WHAT IS EXPECTED: Return the part of the data that begins with the line containing "has become essential" and ends with the line containing "### Architecture Decision Making", copying both end lines and everything between them word for word.

Stored data entries:
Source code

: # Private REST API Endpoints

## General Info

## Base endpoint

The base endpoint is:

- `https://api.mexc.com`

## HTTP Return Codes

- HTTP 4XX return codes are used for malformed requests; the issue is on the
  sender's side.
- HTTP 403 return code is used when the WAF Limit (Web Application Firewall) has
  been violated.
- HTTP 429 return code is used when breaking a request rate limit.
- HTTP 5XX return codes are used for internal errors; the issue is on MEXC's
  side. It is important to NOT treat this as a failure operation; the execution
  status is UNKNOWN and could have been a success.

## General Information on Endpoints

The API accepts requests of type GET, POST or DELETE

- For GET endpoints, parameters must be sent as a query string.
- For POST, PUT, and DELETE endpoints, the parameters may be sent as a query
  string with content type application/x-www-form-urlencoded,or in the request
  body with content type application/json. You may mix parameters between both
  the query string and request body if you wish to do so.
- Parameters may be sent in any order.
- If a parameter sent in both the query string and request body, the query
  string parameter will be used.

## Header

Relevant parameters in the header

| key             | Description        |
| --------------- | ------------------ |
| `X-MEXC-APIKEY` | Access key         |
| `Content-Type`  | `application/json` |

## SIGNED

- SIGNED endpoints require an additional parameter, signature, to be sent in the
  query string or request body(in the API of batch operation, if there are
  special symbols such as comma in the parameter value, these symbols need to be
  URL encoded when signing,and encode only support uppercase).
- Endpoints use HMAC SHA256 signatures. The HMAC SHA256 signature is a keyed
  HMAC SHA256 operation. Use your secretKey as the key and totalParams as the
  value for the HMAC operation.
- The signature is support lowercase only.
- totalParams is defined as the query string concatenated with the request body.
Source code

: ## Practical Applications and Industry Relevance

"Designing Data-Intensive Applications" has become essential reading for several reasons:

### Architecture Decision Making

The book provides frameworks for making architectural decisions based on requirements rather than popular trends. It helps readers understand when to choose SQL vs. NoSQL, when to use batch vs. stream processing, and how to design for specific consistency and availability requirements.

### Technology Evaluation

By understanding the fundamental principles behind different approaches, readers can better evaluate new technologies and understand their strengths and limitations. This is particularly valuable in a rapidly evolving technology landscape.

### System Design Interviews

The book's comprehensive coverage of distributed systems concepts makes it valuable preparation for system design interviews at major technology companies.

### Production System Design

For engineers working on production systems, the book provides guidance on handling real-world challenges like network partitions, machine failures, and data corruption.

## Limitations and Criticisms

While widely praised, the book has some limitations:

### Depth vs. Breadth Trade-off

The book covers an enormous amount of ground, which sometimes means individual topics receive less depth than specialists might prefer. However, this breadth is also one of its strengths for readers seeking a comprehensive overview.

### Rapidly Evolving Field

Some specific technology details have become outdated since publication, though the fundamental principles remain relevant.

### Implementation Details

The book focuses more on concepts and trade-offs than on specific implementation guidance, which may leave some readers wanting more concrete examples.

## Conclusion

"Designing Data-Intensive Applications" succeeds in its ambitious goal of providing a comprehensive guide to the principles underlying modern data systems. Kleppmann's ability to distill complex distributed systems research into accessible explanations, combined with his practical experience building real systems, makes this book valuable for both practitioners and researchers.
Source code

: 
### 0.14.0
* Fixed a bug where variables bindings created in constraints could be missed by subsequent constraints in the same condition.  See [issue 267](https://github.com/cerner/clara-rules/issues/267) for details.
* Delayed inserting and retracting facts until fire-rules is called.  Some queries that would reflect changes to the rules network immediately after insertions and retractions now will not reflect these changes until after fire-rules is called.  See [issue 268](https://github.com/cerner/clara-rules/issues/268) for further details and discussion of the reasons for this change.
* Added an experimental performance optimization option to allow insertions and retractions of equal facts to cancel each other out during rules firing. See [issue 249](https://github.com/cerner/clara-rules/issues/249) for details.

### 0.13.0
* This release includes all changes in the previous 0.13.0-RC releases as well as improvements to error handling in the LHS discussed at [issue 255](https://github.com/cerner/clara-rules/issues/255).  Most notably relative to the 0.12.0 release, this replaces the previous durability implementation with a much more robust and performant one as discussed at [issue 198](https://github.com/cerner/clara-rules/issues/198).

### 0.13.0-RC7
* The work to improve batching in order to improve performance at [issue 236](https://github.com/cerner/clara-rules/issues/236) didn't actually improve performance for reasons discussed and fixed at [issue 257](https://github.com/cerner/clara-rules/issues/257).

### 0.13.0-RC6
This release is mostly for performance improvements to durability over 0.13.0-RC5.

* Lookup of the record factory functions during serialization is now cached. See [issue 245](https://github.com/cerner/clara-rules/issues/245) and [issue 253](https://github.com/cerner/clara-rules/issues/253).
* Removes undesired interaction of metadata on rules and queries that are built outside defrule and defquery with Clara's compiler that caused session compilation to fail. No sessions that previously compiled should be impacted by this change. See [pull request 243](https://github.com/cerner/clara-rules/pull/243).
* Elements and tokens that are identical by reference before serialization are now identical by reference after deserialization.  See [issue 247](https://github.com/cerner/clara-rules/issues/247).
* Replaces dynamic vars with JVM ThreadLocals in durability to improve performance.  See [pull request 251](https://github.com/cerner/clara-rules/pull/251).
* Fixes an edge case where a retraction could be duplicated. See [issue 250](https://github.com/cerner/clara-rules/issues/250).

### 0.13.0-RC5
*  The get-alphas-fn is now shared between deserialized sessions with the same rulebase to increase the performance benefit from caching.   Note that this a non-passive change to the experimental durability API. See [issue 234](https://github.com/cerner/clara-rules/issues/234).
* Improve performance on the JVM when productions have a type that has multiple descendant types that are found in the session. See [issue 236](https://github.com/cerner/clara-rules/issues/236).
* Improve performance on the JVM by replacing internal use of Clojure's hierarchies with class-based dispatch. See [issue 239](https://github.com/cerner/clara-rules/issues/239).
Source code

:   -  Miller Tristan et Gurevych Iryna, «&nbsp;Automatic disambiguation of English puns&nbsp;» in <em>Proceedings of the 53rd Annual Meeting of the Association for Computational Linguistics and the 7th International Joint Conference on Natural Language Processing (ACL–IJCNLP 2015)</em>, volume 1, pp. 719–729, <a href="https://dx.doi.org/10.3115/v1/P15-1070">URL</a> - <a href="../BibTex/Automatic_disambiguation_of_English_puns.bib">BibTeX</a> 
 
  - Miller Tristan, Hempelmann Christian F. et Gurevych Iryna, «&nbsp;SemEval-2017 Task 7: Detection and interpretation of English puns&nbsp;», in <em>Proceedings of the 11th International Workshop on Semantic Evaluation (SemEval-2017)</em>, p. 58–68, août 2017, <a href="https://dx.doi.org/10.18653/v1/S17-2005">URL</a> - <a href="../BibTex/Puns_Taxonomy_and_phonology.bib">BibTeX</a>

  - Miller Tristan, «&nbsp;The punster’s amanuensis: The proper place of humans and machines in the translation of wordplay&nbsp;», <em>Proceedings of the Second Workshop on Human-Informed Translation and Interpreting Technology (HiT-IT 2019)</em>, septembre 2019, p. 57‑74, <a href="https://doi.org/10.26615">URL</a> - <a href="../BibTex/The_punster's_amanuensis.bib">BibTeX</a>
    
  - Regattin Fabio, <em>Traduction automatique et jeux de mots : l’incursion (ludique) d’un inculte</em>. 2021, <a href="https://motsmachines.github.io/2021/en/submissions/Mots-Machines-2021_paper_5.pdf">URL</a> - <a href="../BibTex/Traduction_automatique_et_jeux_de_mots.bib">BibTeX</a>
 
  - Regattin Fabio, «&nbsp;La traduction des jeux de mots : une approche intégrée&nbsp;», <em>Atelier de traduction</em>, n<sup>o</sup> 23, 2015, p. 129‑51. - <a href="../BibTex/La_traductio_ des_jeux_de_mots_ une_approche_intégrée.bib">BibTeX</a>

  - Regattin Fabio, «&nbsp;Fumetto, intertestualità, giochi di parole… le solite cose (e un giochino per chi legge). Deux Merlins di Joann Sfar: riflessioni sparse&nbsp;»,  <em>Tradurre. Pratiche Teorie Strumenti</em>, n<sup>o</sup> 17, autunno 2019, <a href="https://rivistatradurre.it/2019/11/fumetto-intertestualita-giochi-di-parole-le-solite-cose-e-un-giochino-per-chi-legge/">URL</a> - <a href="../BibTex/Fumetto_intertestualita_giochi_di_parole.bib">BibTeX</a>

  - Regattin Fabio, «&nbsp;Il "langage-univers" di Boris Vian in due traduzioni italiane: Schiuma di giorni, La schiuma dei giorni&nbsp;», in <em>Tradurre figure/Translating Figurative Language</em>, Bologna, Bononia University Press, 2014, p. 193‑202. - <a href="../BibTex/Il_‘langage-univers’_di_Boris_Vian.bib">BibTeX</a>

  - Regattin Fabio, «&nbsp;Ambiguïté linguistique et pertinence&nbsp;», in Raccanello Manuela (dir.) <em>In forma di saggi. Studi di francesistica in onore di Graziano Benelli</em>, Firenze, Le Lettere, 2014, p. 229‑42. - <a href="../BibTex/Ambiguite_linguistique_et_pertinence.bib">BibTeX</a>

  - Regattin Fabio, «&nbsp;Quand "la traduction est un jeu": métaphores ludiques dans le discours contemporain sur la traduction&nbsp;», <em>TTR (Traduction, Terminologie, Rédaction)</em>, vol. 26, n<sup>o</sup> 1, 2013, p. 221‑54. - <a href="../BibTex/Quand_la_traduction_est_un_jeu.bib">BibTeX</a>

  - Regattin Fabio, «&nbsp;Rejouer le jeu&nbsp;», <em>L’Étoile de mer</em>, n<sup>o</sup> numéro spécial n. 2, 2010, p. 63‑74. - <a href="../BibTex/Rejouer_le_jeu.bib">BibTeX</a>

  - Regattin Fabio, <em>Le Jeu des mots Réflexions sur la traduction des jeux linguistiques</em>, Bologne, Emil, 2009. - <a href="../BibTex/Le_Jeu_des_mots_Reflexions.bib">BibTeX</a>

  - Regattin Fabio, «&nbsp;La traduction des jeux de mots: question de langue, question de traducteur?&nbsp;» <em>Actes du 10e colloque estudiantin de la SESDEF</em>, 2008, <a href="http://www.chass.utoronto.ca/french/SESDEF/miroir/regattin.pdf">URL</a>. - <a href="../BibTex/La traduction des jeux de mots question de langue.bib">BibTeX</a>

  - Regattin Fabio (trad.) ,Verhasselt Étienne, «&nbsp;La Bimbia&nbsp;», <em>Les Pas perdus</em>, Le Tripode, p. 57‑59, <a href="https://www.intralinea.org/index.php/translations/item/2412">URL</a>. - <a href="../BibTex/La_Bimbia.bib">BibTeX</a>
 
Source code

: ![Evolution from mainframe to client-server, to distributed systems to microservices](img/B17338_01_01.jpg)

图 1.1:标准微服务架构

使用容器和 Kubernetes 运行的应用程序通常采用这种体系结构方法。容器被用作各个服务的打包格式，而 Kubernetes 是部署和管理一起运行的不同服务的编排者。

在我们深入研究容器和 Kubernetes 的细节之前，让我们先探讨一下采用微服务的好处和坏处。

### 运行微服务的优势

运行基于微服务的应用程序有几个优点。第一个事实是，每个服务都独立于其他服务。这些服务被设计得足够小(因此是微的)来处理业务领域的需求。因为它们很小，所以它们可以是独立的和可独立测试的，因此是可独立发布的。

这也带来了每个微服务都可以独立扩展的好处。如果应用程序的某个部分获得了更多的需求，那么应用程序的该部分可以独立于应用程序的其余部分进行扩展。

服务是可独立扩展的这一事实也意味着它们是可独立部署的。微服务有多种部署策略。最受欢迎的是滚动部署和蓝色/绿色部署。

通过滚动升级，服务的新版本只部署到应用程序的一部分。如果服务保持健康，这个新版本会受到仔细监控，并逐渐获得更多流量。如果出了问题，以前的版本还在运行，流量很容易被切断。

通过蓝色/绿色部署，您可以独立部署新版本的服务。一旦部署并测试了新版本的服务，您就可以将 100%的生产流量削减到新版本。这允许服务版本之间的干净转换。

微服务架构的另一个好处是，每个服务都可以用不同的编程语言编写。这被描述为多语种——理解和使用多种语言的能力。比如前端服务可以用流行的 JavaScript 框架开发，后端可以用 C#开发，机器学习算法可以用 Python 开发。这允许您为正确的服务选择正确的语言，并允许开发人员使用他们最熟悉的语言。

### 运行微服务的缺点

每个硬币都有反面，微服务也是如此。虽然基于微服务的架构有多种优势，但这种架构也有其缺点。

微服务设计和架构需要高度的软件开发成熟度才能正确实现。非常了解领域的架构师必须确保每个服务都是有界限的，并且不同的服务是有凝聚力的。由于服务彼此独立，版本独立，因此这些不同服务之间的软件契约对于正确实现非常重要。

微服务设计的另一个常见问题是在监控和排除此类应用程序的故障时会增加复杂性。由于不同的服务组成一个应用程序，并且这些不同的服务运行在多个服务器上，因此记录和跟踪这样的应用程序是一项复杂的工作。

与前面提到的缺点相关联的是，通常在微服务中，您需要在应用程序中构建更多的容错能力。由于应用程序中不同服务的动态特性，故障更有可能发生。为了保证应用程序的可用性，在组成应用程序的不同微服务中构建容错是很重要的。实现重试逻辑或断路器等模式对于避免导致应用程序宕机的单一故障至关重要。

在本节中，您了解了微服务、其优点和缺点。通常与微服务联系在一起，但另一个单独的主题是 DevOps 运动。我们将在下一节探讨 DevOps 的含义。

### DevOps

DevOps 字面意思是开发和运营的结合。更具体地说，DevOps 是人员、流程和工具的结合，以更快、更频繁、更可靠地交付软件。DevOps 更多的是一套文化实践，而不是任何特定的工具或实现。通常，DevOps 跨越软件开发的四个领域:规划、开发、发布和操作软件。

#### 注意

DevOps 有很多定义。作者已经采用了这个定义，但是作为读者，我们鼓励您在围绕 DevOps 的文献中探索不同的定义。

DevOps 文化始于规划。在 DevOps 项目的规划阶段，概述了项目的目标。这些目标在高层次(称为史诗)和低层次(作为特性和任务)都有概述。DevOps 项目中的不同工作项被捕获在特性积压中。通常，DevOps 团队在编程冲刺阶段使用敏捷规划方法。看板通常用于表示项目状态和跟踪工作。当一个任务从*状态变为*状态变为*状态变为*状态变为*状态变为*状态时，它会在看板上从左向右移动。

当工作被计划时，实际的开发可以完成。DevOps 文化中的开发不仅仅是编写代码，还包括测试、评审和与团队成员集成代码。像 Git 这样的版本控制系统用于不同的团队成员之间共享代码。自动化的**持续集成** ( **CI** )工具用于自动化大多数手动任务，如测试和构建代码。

RESPONSE:
"Designing Data-Intensive Applications" has become essential reading for several reasons:

### Architecture Decision Making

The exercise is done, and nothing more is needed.